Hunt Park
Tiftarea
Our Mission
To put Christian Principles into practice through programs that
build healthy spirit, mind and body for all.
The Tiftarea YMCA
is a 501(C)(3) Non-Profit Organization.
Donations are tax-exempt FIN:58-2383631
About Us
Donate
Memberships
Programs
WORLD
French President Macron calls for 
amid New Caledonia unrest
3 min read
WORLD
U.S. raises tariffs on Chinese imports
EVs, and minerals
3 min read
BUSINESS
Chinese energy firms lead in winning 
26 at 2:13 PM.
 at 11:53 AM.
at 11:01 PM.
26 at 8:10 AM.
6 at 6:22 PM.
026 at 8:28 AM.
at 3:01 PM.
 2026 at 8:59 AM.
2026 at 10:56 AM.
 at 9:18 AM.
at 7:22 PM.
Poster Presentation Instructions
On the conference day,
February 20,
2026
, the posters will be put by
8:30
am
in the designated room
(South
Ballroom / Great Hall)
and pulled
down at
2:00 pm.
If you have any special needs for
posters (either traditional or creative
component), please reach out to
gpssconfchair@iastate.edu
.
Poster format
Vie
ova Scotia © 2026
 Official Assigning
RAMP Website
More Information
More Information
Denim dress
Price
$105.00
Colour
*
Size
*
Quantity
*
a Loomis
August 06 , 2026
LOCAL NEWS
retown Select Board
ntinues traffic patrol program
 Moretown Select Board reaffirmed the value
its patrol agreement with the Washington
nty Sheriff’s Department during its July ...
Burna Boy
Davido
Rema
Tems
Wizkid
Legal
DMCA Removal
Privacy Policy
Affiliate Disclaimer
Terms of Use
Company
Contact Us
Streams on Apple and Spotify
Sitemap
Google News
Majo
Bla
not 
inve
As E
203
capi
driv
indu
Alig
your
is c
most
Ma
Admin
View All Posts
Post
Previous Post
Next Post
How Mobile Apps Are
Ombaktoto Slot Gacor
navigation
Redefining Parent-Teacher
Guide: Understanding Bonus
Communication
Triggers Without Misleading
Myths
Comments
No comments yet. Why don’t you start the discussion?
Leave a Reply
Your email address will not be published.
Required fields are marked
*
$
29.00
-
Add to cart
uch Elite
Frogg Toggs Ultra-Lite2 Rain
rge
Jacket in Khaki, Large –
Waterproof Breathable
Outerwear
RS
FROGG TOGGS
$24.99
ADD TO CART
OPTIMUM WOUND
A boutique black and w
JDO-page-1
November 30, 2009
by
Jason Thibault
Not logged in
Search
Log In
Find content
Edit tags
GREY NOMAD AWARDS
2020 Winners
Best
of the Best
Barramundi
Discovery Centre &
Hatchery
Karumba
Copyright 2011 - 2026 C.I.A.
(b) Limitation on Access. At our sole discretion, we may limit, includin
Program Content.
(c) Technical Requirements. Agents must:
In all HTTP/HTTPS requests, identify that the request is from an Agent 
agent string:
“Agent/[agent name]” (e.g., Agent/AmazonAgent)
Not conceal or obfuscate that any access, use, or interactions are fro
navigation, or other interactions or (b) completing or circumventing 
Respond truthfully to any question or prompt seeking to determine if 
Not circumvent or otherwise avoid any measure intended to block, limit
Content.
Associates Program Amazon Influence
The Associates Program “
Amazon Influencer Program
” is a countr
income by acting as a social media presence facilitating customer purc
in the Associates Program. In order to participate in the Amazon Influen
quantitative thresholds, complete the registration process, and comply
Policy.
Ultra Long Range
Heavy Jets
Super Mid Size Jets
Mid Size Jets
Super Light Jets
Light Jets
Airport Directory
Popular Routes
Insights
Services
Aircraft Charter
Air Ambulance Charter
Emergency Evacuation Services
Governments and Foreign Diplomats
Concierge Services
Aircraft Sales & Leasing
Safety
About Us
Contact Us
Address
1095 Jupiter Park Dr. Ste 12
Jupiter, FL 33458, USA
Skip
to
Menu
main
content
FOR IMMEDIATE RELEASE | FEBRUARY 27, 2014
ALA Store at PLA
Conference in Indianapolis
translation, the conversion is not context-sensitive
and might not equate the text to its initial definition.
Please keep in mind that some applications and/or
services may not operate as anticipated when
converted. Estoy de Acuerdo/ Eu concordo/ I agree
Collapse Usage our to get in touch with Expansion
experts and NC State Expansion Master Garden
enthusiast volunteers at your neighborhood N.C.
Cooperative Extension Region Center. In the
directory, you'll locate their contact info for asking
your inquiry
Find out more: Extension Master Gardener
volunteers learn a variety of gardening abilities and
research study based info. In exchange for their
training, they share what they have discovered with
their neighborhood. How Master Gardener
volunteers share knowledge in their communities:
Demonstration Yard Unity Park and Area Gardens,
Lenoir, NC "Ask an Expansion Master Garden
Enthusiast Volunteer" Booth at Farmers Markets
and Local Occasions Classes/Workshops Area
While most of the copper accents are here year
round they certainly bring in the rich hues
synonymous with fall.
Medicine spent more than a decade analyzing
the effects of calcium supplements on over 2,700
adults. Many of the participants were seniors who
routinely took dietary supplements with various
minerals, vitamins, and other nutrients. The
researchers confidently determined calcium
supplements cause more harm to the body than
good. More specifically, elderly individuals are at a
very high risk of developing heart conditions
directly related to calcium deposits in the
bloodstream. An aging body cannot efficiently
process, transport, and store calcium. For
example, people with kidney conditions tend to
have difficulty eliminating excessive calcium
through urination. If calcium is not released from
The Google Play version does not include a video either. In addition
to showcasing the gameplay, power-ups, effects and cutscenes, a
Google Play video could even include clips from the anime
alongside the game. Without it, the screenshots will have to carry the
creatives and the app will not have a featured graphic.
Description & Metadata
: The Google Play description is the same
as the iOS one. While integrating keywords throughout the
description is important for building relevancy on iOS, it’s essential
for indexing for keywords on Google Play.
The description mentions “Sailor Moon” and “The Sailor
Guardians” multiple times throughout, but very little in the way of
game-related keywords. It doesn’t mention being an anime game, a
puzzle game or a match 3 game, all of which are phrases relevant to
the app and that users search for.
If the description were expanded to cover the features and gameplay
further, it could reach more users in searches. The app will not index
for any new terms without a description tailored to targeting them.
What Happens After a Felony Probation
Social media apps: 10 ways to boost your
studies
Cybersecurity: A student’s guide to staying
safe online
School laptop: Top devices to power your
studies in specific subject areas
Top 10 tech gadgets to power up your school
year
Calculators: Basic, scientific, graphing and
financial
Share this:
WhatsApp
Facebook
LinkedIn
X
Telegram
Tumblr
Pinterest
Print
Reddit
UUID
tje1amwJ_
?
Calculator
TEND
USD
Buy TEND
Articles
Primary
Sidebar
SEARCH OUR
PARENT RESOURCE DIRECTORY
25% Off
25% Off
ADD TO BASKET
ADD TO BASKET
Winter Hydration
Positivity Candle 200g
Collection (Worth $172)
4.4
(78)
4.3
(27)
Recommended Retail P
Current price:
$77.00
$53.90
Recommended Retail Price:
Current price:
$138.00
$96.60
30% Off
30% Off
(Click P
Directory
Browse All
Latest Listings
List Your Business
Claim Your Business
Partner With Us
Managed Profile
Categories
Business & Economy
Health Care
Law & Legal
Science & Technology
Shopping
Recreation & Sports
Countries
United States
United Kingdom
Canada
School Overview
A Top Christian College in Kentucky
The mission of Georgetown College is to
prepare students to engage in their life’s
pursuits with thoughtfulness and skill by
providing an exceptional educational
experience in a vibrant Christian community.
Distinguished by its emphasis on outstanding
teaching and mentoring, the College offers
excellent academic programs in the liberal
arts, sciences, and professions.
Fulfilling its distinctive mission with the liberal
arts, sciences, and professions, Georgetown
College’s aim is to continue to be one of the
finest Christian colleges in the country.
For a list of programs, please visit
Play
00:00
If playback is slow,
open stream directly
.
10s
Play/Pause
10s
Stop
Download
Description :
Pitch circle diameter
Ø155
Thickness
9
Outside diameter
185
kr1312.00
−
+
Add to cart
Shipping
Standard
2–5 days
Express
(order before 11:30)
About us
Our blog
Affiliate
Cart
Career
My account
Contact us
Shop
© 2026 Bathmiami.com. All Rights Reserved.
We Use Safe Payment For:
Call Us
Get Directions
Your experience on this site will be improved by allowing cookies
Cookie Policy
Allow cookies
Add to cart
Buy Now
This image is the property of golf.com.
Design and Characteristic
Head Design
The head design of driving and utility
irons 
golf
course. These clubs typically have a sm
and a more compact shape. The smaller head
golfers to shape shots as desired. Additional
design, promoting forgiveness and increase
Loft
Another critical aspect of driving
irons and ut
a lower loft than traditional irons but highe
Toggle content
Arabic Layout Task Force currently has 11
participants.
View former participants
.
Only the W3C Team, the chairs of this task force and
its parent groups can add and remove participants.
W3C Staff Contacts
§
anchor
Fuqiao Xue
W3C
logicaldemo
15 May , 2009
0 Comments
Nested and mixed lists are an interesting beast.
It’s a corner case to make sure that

### Instruction
Look through the entries above and find each line where the word "include" occurs; copy those lines.

### Answer to this problem
The Google Play version does not include a video either. In addition
Google Play video could even include clips from the anime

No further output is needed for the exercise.